6 min read

Notes on GPSC Accounts

§hpc

Shared Services Canada maintains the General Purpose Science Cluster (GPSC) high-performance computing cluster. These are my notes for accessing it from the AAFC network. For more general notes on using orgmode to manage cluster work, see this post.

Get the hostnames from the administrators

Multi-hop access from inside your department network requires logging into your ‘local’ cluster (<LOCAL HOSTNAME>), and then logging into GPSC (<GPSC HOSTNAME>) from there. You’ll need to get the actual hostnames for these from the cluster administrator.

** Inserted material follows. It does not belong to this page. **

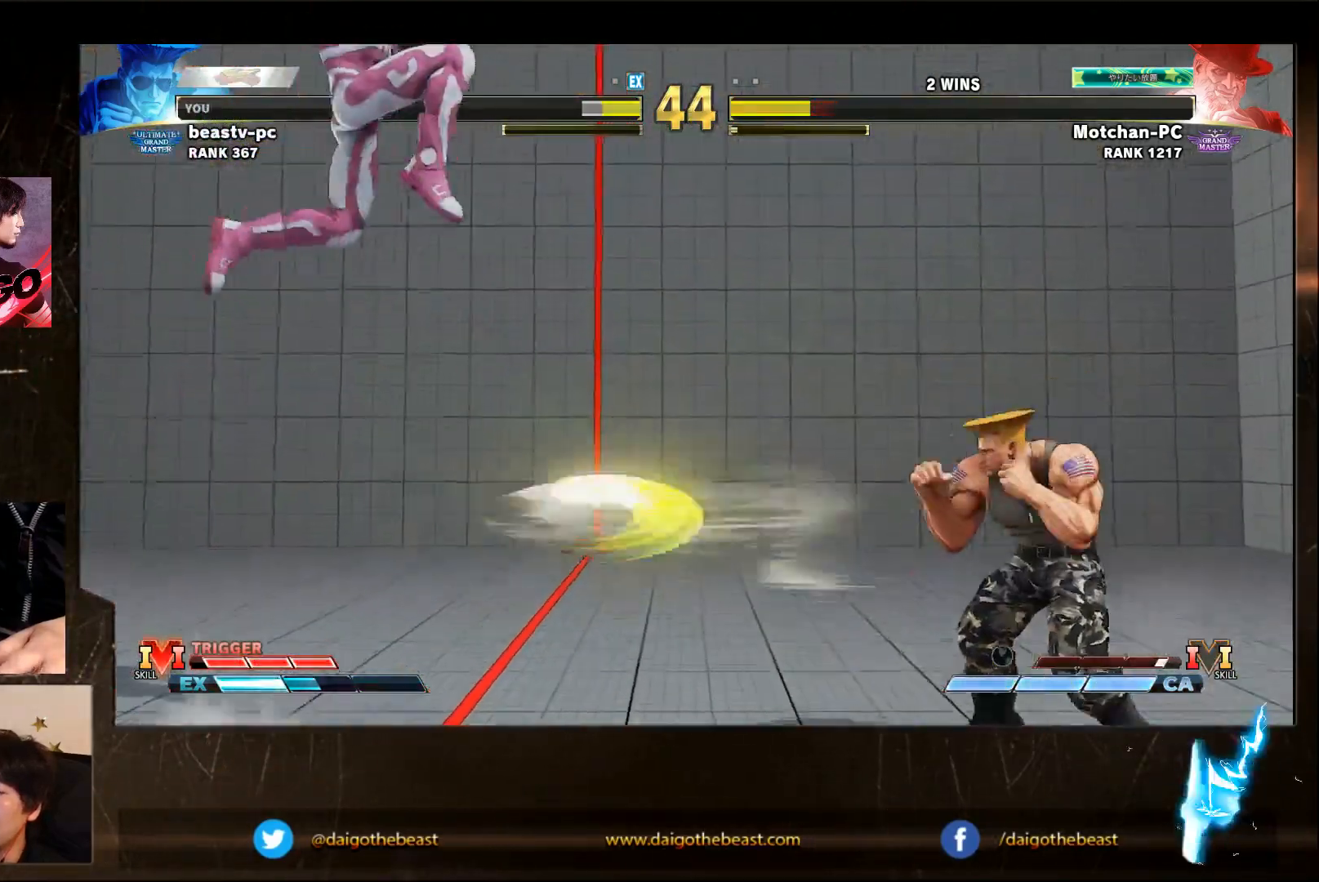
{"buttons": [], "left_stick": "down-right", "events": [[217, "R2", "down"], [217, "left_stick", "down-left"], [267, "R2", "up"], [350, "left_stick", "down-right"]]}
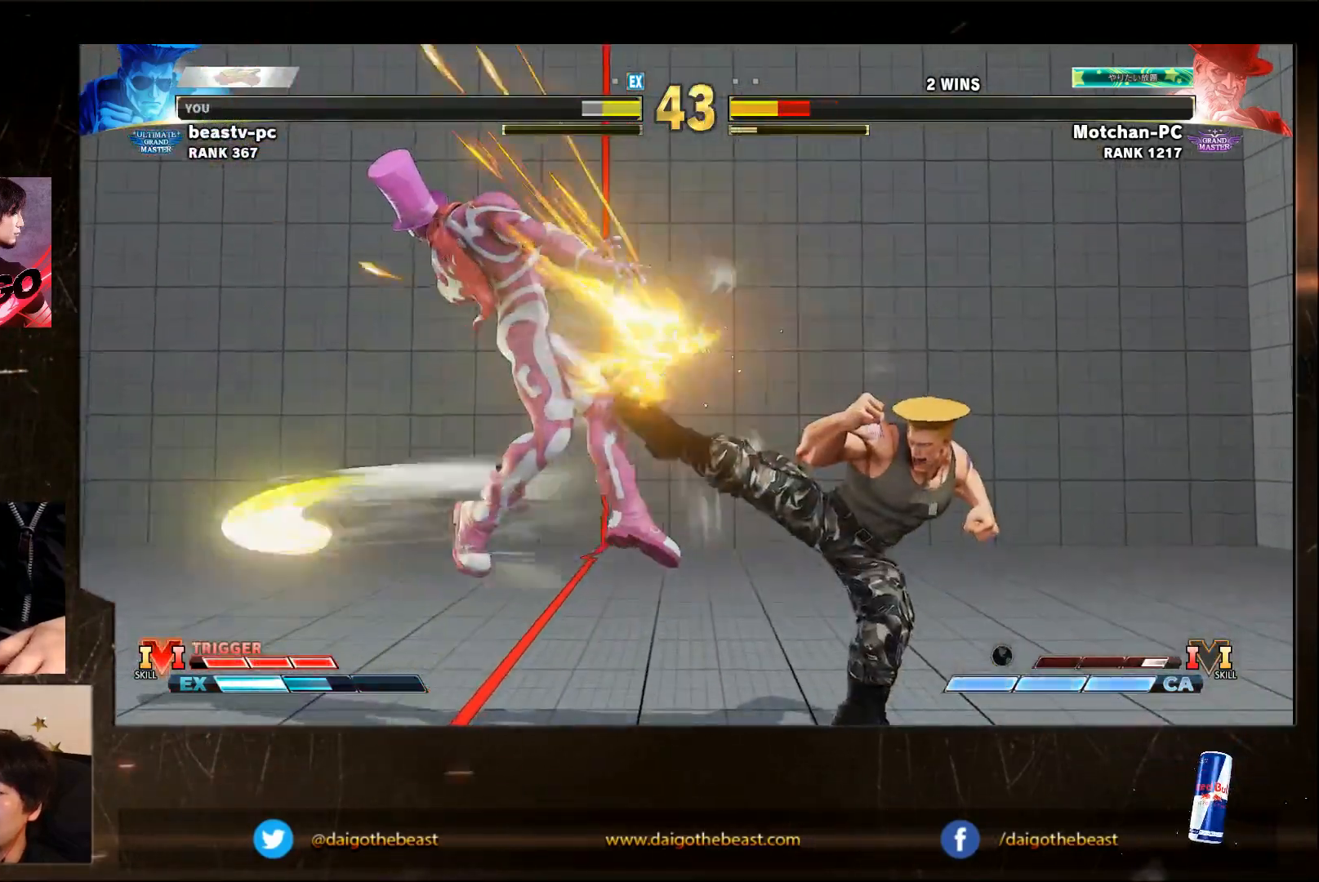
{"buttons": [], "left_stick": "left", "events": [[217, "left_stick", "center"], [433, "left_stick", "left"]]}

  1. ssh into your local cluster using your GPSC username (not the same as your AAFC network user ID) and password.

  2. from your local cluster, ssh into the GPSC with the same credentials.

Configure keys and addresses

Use an RSA key for password-free logins, as I described in my tutorial on Digital Ocean droplets.

I’ll never rember the hostnames, so I’ve added the following to ~/.ssh/config on my laptop (Linux; should work the same on Mac(?), Windows users will have to configure their ssh client as needed):

Host gpsc
    Hostname <GPSC HOSTNAME>
    User <USERNAME>

Host aafc-gpsc
    Hostname <LOCAL HOSTNAME>
    User <USERNAME>

I also added first stanza to ~/.ssh/config on <LOCAL HOSTNAME>.

Together with the RSA key, this allows me to sign in to <LOCAL HOSTNAME> via ssh aafc-gpsc, and from there into the GPSC via ssh gpsc, without remembering the actual hostnames or password.

To further streamline this, I’ve added the following alias on my laptop (in ~/.bash_aliases):

alias gpsc='ssh -t aafc-gpsc ssh gpsc'

With this set, from a terminal I can login to GPSC directly via gpsc.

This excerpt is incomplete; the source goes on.